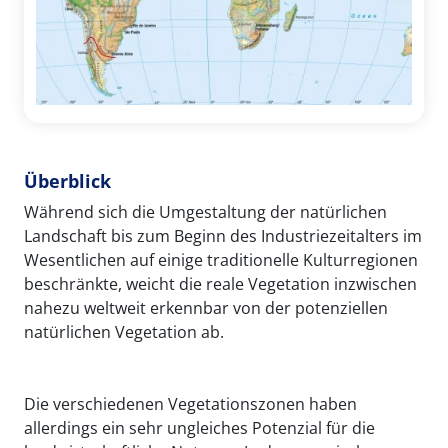
Überblick
Während sich die Umgestaltung der natürlichen
Landschaft bis zum Beginn des Industriezeitalters im
Wesentlichen auf einige traditionelle Kulturregionen
beschränkte, weicht die reale Vegetation inzwischen
nahezu weltweit erkennbar von der potenziellen
natürlichen Vegetation ab.
Die verschiedenen Vegetationszonen haben
allerdings ein sehr ungleiches Potenzial für die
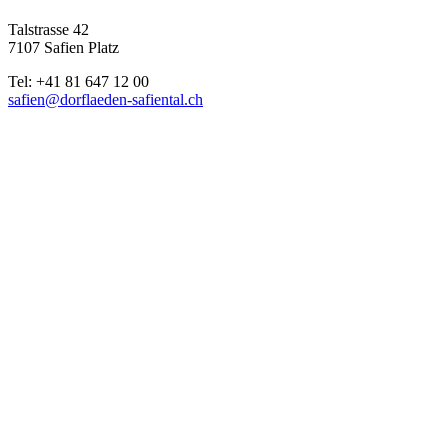
Talstrasse 42
7107 Safien Platz
Tel: +41 81 647 12 00
safien@dorflaeden-safiental.ch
::::::
→ Aim of the task
Starting at the line above that contains "beschränkte, weicht die", transcribe every line exactly through the line that contains "Tel: +41 81 647 12 00", including that last one, and skip the pictures.

→ Solution to this exercise
beschränkte, weicht die reale Vegetation inzwischen
nahezu weltweit erkennbar von der potenziellen
natürlichen Vegetation ab.
Die verschiedenen Vegetationszonen haben
allerdings ein sehr ungleiches Potenzial für die
Talstrasse 42
7107 Safien Platz
Tel: +41 81 647 12 00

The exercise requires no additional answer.